2022, we hardly knew ye: populating innovation

Tim Lougheed
December 21, 2022

Populating Innovation

Amidst the endless chatter about advanced robotics and AI systems, it is easy to forget that innovation continues to be driven by people. Or, as most entrepreneurs like to call them, talent. Mad scrambles for investment financing or strategic minerals are nothing compared to the global competition for individuals with a bent for doing the many different tasks innovation demands — from conducting exotic, highly specialized technical processes to selling finished products to potential customers who might have little to no idea why they need a particular innovation that may be on offer.
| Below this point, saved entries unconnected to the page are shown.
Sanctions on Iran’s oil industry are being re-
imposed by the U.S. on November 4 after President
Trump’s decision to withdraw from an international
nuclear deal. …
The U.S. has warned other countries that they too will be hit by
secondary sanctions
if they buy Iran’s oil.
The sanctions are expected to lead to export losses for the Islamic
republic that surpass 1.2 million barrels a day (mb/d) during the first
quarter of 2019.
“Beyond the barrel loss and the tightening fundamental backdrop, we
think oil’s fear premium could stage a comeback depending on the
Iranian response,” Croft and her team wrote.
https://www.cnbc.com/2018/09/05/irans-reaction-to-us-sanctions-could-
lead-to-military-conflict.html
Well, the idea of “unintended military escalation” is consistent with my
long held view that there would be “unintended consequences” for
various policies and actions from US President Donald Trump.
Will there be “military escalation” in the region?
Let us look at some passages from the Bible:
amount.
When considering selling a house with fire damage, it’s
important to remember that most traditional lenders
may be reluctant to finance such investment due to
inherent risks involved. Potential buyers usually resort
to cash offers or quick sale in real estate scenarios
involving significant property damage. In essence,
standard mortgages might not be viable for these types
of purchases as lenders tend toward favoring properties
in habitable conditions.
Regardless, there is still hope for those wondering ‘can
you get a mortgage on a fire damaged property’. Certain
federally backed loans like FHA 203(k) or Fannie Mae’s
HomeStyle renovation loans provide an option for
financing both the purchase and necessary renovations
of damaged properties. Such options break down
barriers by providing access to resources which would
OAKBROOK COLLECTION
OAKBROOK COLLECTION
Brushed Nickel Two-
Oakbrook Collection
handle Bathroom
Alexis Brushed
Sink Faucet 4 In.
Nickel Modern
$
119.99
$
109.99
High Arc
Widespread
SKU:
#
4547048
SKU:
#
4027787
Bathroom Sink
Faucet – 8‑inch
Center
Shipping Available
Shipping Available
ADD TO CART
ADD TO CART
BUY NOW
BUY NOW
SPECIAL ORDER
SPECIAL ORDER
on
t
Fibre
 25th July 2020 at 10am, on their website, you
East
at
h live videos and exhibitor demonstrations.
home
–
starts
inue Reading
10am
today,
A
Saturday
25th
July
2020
The House of Commons’ first-ever Standing Committee on Science and Research, which has been spearheaded and chaired by the Honourable Kirsty Duncan, emphasized this point in its mid-year report. Its recommendations revolved around the financial resources government should invest in the research community, which above all is an investment in the people who make up that community.
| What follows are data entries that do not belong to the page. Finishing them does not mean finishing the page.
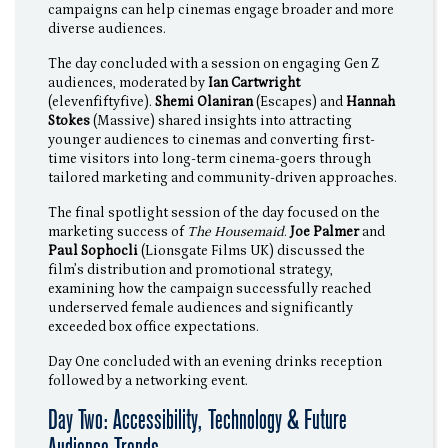
campaigns can help cinemas engage broader and more
diverse audiences.
The day concluded with a session on engaging Gen Z
audiences, moderated by
Ian Cartwright
(elevenfiftyfive).
Shemi Olaniran
(Escapes) and
Hannah
Stokes
(Massive) shared insights into attracting
younger audiences to cinemas and converting first-
time visitors into long-term cinema-goers through
tailored marketing and community-driven approaches.
The final spotlight session of the day focused on the
marketing success of
The Housemaid
.
Joe Palmer
and
Paul Sophocli
(Lionsgate Films UK) discussed the
film’s distribution and promotional strategy,
examining how the campaign successfully reached
underserved female audiences and significantly
exceeded box office expectations.
Day One concluded with an evening drinks reception
followed by a networking event.
Day Two: Accessibility, Technology & Future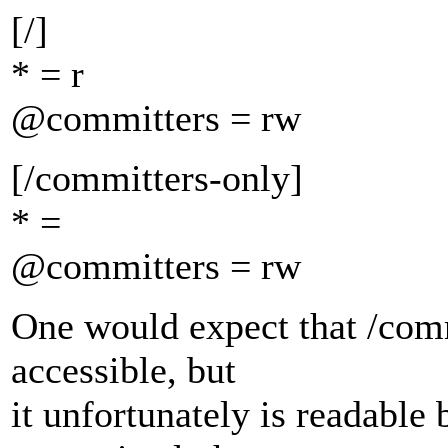
[/]
* = r
@committers = rw
[/committers-only]
* =
@committers = rw
One would expect that /com
accessible, but
it unfortunately is readable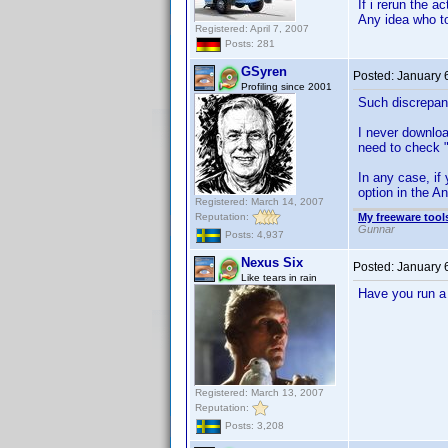
If i rerun the 
Any idea who to
Registered: April 7, 2007
Posts: 281
GSyren
Posted:
January 
Profiling since 2001
Such discrepa
I never download
need to check "
In any case, if
option in the An
Registered: March 14, 2007
Reputation:
My freeware tools
Gunnar
Posts: 4,937
Nexus Six
Posted:
January 
Like tears in rain
Have you run a
Registered: March 13, 2007
Reputation:
Posts: 3,208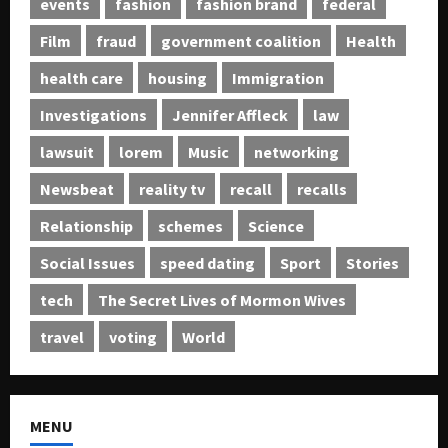
events
fashion
fashion brand
federal
Film
fraud
government coalition
Health
health care
housing
Immigration
Investigations
Jennifer Affleck
law
lawsuit
lorem
Music
networking
Newsbeat
reality tv
recall
recalls
Relationship
schemes
Science
Social Issues
speed dating
Sport
Stories
tech
The Secret Lives of Mormon Wives
travel
voting
World
MENU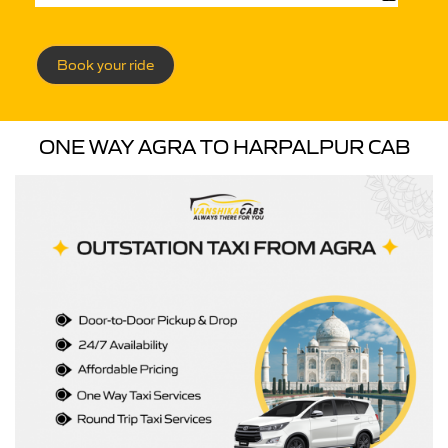
Book your ride
ONE WAY AGRA TO HARPALPUR CAB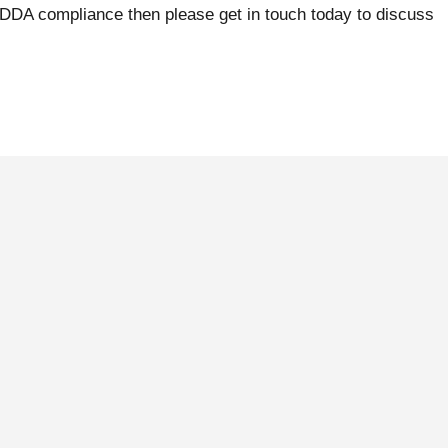
 DDA compliance then please get in touch today to discuss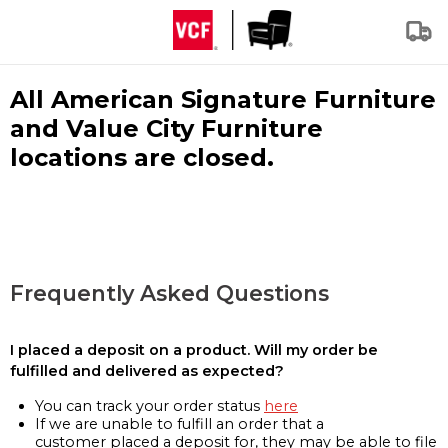
All American Signature Furniture
and Value City Furniture
locations are closed.
Frequently Asked Questions
I placed a deposit on a product. Will my order be
fulfilled and delivered as expected?
You can track your order status
here
If we are unable to fulfill an order that a
customer placed a deposit for, they may be able to file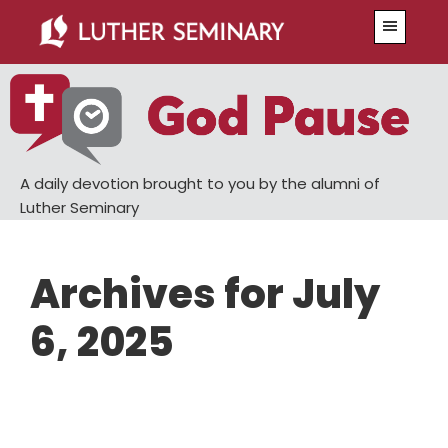
Skip
Skip
Menu
to
to
main
primary
content
sidebar
A daily devotion brought to you by the alumni of
Luther Seminary
Archives for July
6, 2025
The Centre for Future Work, a think tank that weighs the effect of innovation on jobs, offered a critique of Canadian firms that were shying away from investing in new technology by placing heavier demands on their respective workforces, to achieve similar gains in productivity. Although it is often thought that robots will put human beings out of work, a report from the Centre insisted employers should be spending more money on this new infrastructure, which will dramatically improve the working lives of their employees.

Finally, if employers are having trouble finding the high-powered employees they need, they only have themselves to blame, according to AJ Tibando. Her company, Palette Skills, specializes in helping people transfer their skill from areas that might not be formally linked to science and technology, but which can be readily adapted to thrive in such enterprises. Many of those same enterprises overlook these candidates, she told participants in this year’s Research Money conference, because human resources departments adhere to limited definitions of what qualifies as talent in an innovation-driven industry.